◆ WHAT TO WORK ON ◆
In the records below, find each line that holds "brood" and return it.

◆ STORED DATA ◆
#####

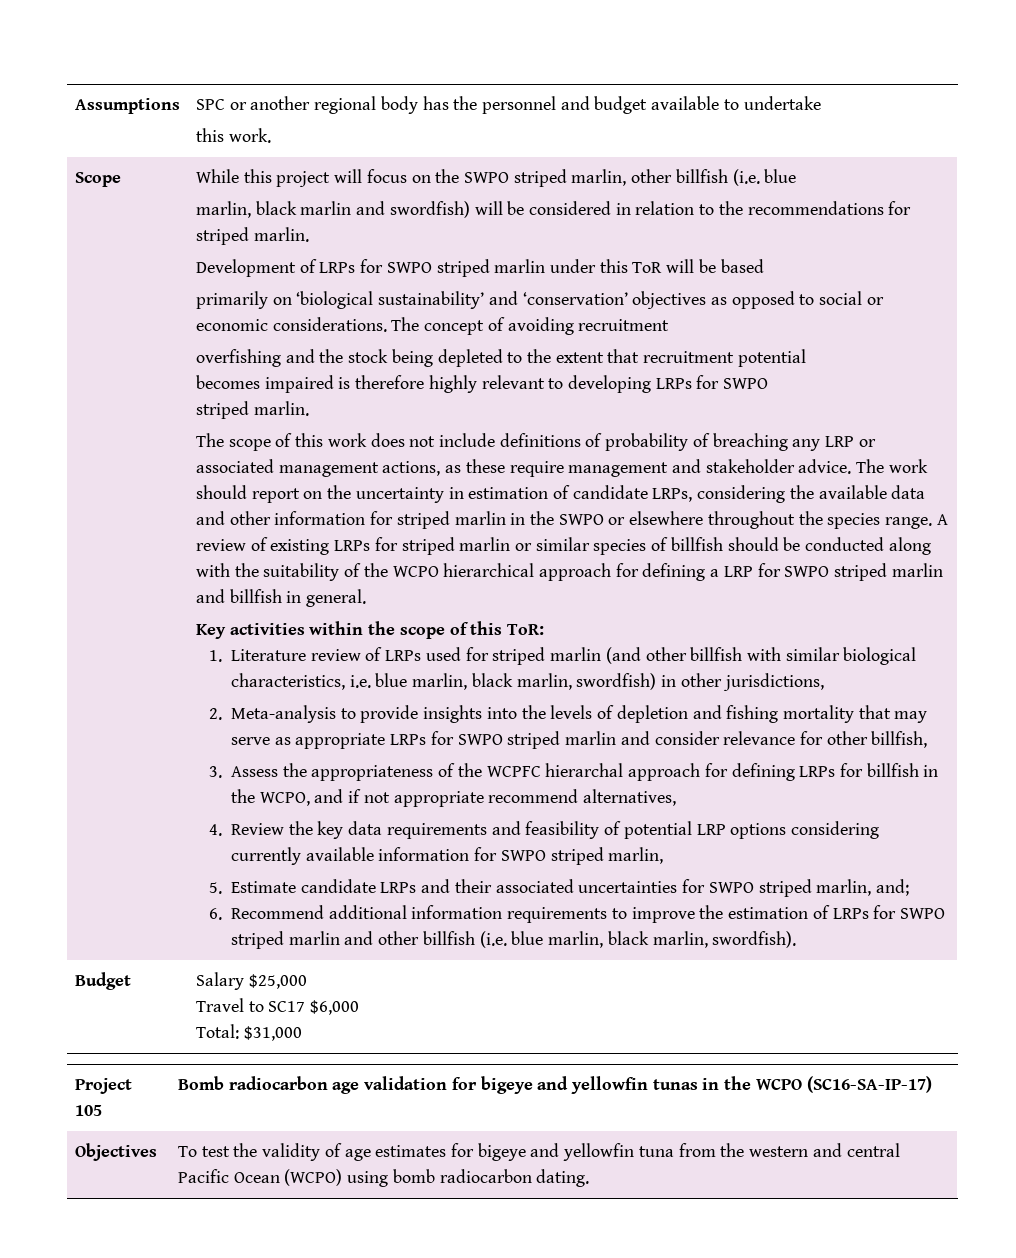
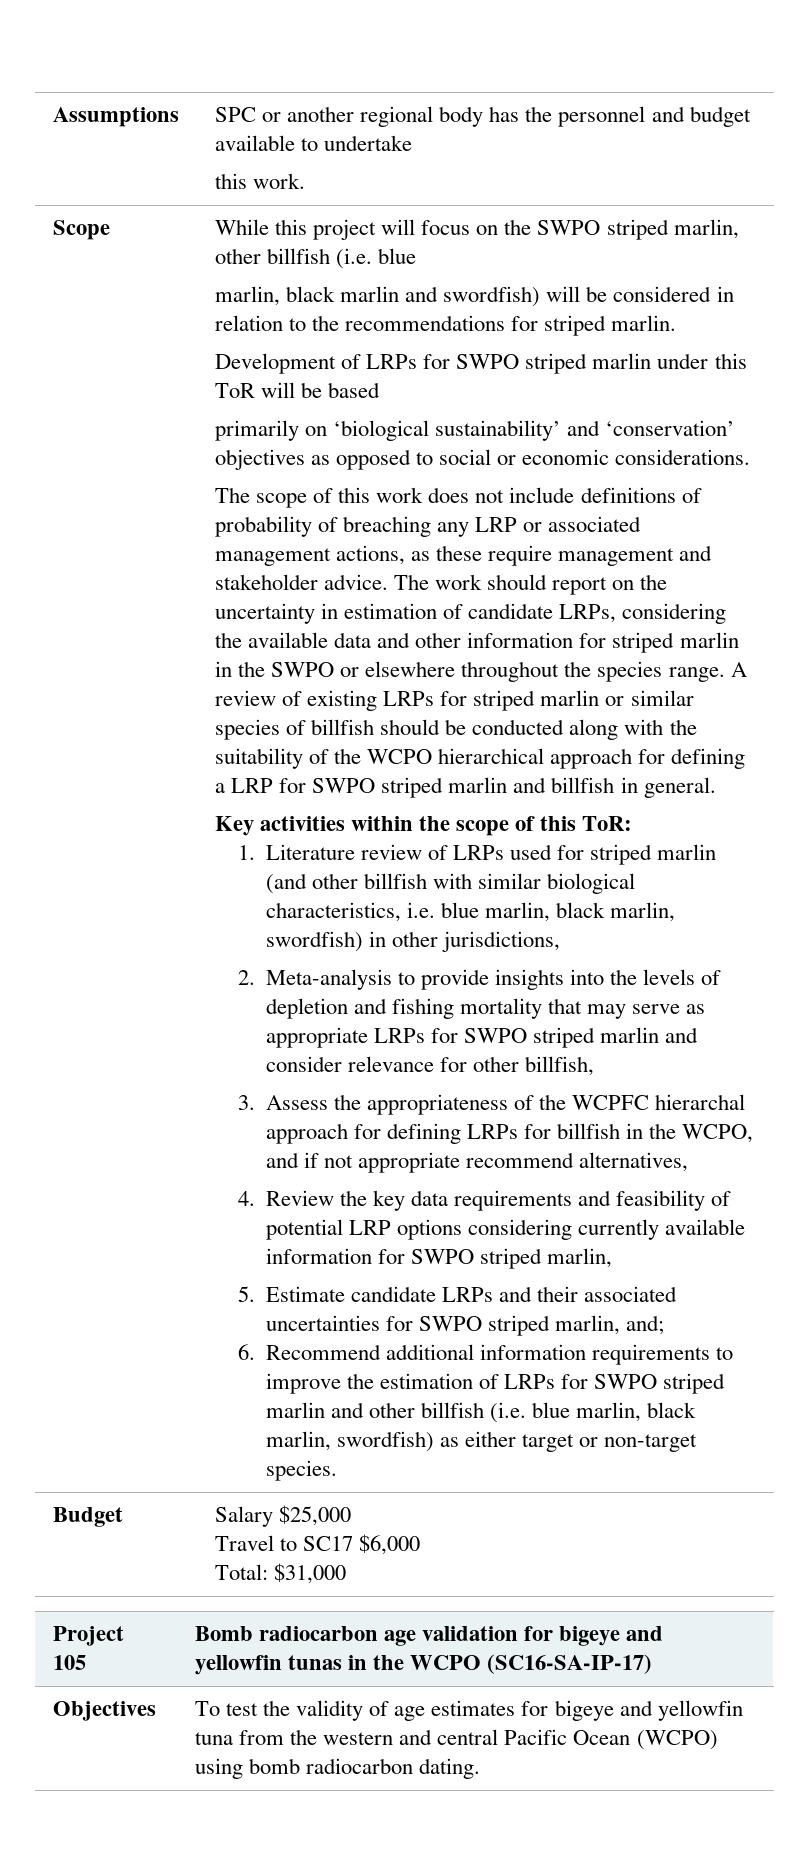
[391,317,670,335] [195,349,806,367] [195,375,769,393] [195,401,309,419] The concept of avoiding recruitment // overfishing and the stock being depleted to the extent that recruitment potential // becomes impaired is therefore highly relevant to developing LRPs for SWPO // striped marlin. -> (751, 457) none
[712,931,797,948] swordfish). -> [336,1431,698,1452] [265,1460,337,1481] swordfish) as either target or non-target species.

#####

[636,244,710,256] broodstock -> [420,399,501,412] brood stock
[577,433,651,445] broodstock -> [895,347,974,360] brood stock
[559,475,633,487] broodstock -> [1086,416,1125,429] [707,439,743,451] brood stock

#####

◆ WRITTEN RESPONSE ◆
[636,244,710,256] broodstock -> [420,399,501,412] brood stock
[577,433,651,445] broodstock -> [895,347,974,360] brood stock
[559,475,633,487] broodstock -> [1086,416,1125,429] [707,439,743,451] brood stock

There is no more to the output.